Online-to-offline platform Sendoso raises $40M after growing 330% in 2019

Email is garbage and we’re all buried in the stuff. Actually getting someone’s attention given the constraints that digital missives present is difficult. How do you snag someone’s eye when the Internet Age’s key communication channel is a mess?

One option is to skip the inbox altogether and send something physical instead. That’s where a startup called Sendoso comes in. The company, flush today with $40 million in new capital from a Series B led by Oak HC/FT Partners (the HC/FT bit stands for healthcare and fintech), is accelerating its build-out of what it calls a “sending platform” to help people get noticed by others when they deem it necessary.

TechCrunch covered the company’s Series A in early 2019, when it raised $10.7 million. Sendoso has now raised north of $54 million during its life as a private company.

In an interview with TechCrunch, Sendoso CEO Kris Rudeegraap said that his company raised $40 million in a single round after having raised less than $15 million previously because it “nailed product-market fit.” Because of this, the Series B was “a very competitive round,” according to Rudeegraap, who added that the funding event was “oversubscribed in terms of interest.”

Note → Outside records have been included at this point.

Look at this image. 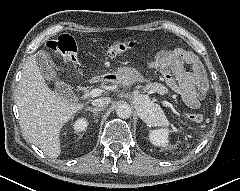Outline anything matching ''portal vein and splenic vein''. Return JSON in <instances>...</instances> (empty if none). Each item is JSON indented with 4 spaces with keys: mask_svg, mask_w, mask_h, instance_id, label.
<instances>
[{
    "mask_svg": "<svg viewBox=\"0 0 240 191\" xmlns=\"http://www.w3.org/2000/svg\"><path fill=\"white\" fill-rule=\"evenodd\" d=\"M103 91L100 89H92L91 91H89L88 93H86V96L88 97H97L99 96ZM153 92V91H152Z\"/></svg>",
    "mask_w": 240,
    "mask_h": 191,
    "instance_id": "portal-vein-and-splenic-vein-1",
    "label": "portal vein and splenic vein"
}]
</instances>
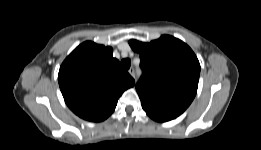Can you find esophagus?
I'll return each mask as SVG.
<instances>
[{"mask_svg": "<svg viewBox=\"0 0 261 150\" xmlns=\"http://www.w3.org/2000/svg\"><path fill=\"white\" fill-rule=\"evenodd\" d=\"M129 74L134 78L135 77V69L133 67H131L129 70H128Z\"/></svg>", "mask_w": 261, "mask_h": 150, "instance_id": "1", "label": "esophagus"}]
</instances>
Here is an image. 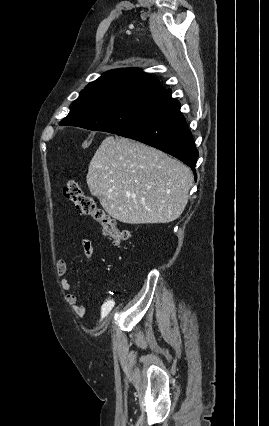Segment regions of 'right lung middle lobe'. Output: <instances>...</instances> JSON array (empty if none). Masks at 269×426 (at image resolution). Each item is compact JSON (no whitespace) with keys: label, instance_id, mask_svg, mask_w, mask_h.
<instances>
[{"label":"right lung middle lobe","instance_id":"1","mask_svg":"<svg viewBox=\"0 0 269 426\" xmlns=\"http://www.w3.org/2000/svg\"><path fill=\"white\" fill-rule=\"evenodd\" d=\"M163 93L145 91L98 92L81 95L59 124L119 133L143 119Z\"/></svg>","mask_w":269,"mask_h":426}]
</instances>
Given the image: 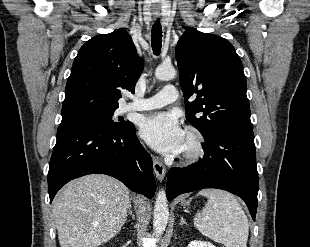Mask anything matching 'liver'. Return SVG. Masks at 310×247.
I'll list each match as a JSON object with an SVG mask.
<instances>
[{
  "label": "liver",
  "mask_w": 310,
  "mask_h": 247,
  "mask_svg": "<svg viewBox=\"0 0 310 247\" xmlns=\"http://www.w3.org/2000/svg\"><path fill=\"white\" fill-rule=\"evenodd\" d=\"M130 205L120 181L91 174L69 182L55 197L53 217L60 247H98L115 237Z\"/></svg>",
  "instance_id": "1"
}]
</instances>
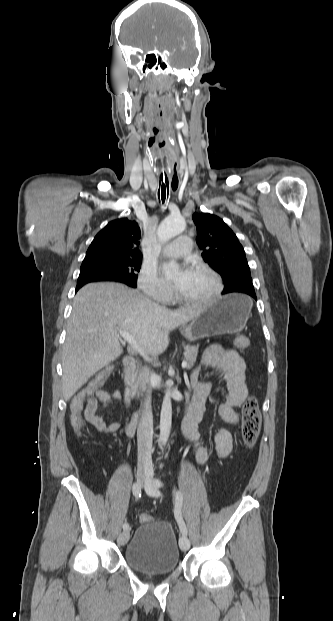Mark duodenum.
I'll use <instances>...</instances> for the list:
<instances>
[{"label": "duodenum", "instance_id": "obj_1", "mask_svg": "<svg viewBox=\"0 0 333 621\" xmlns=\"http://www.w3.org/2000/svg\"><path fill=\"white\" fill-rule=\"evenodd\" d=\"M136 367V361L133 357H126L123 360V384H124V402L127 407L130 405V400L133 394V373ZM199 421L196 414L187 413L183 424L194 426ZM137 429V420L128 416L124 424L125 432L132 436Z\"/></svg>", "mask_w": 333, "mask_h": 621}]
</instances>
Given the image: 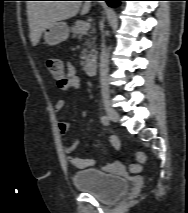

The startup also said it grew total revenue by 330 percent in 2019, compared to its 2018 result.

All that growth is impressive, but what does Sendoso do, exactly? It’s a technology company with a large real-world footprint, which is why it’s a bit hard to describe. In practical terms, the company’s software helps customers “incorporate digital and physical sending strategies” to better attract attention, according to Rudeegraap.

As TechCrunch detailed during the company’s Series A, the CEO previously worked in sales, where he began to branch out his communications strategy into sending corporate swag, handwritten notes and the like to prospective clients. The effort proved successful, he told TechCrunch, but was time-consuming.

Sendoso is the productized version of Rudeegraap’s former sales methods. It calls its service a “sending platform,” noting on its website that it can send pretty much anything through its systems, including perishables. The company framed its market proposition in a release this morning as a way to “incorporate digital and physical sending strategies into their go-to-market programs.”

The company builds software connecting customers to its own services, its services to customer CRM tooling and both to its warehouses to assist with the mailing of personalized items to teams and prospective clients.

It’s not hard to wonder if the company might branch out a bit in time — after all, it is building relationships with companies of all sorts and it has shipping experience and a growing warehouse footprint. What else might it send in time?

Today, however, Sendoso appears focused on companies sending other companies gifts and items, often personalized. Sales is a big world. Powering sales is a big market. Let’s see if Sendoso can put up three-figure revenue growth again in 2020.